Conservatives on Brighton & Hove City Council have unveiled their Budget proposals ahead of next Thursday’s crucial Full Council meeting. These include:
- Restoring £60k to the Public Toilets Budget, potentially saving some of the 5 toilets proposed for closure by Labour.
- Reinstating the Council’s Noise Patrol Service which Labour wants to abolish entirely.
- Investing £93k in grass verge cutting and gully cleansing to improve the look of the city and help prevent flooding.
- Reversing Labour’s proposed cut to preventative mental health funding.
- Reversing Labour’s proposed cut to residential and respite breaks funding for children with disabilities.
- Partially reversing Labour’s proposed cuts to support for homeless households and to the community grants programme.
- Protecting the St. John’s Day Service for older people.
- Freezing the cost of business, trader and visitor parking permits.
These measures will be largely paid for through additional savings in Senior Management costs and through reductions in the 10 full-time Trade Union Officials employed by the Council – one of the highest numbers in the country.
Speaking about the proposals, Conservative Group Leader Cllr. Geoffrey Theobald, said: “We are pleased that the Labour Administration has started to carry out some of the reforms to Council services that the Conservative Group has been advocating for the last 4 or 5 years. However, there are a number of areas where we disagree with their approach – namely in cutting some of the bread and butter services that residents rely upon and also services to some highly vulnerable groups. Our fully costed amendments demonstrate that there is no need for them to make these cuts.”

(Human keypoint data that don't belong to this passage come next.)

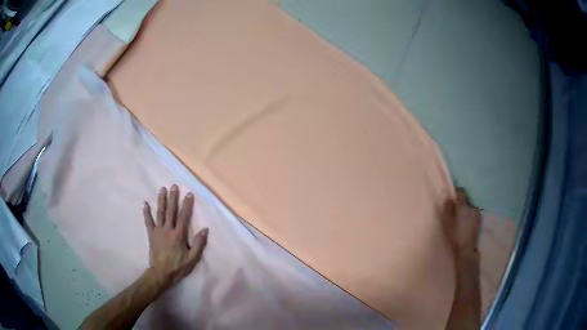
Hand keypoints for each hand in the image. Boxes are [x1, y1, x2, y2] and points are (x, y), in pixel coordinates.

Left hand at [143, 185, 207, 290]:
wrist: (161, 273)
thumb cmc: (178, 266)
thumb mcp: (192, 258)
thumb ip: (199, 244)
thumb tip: (205, 229)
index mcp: (179, 235)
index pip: (184, 216)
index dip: (187, 205)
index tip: (189, 194)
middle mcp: (168, 229)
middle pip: (171, 211)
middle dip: (173, 198)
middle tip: (174, 186)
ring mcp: (158, 231)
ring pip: (160, 213)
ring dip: (161, 201)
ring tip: (162, 189)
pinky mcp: (151, 234)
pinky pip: (148, 222)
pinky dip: (146, 212)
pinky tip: (145, 203)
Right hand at [440, 188, 479, 257]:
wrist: (466, 249)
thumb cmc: (454, 236)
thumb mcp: (447, 222)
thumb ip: (447, 209)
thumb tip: (448, 198)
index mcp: (464, 206)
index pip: (461, 192)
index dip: (456, 192)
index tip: (451, 196)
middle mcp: (472, 207)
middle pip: (465, 201)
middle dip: (460, 203)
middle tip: (453, 210)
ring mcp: (477, 214)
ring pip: (469, 208)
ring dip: (464, 210)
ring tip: (459, 219)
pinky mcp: (479, 221)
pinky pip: (472, 214)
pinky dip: (468, 216)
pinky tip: (464, 224)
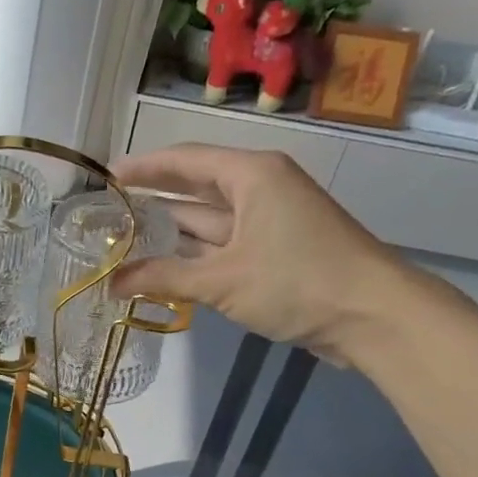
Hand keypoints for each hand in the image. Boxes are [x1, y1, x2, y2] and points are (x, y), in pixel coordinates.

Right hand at [110, 143, 408, 358]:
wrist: (372, 315)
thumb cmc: (297, 281)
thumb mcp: (222, 280)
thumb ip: (162, 278)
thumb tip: (110, 284)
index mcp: (251, 175)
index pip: (185, 160)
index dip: (143, 168)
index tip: (105, 176)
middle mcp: (259, 188)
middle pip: (195, 187)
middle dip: (152, 199)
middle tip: (106, 210)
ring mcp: (268, 221)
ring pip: (208, 220)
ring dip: (169, 232)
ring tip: (121, 239)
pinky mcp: (275, 251)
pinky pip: (222, 245)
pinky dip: (192, 255)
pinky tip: (160, 267)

Group Finance Spokesman, Cllr. Andrew Wealls, added: “Labour’s inheritance from the Greens’ lost years was unreformed council services, hostility to the community and voluntary sector and a chronically overspent budget. We are pleased Labour has adopted many of the ideas presented in our Conservative manifesto last year to address the challenges faced by the city. However, if we aren’t to face a crisis in future years we will need to see much faster action on reform and a willingness to challenge Labour’s vested interests to ensure our city’s frontline services are high quality and accessible, especially for those who need them most.”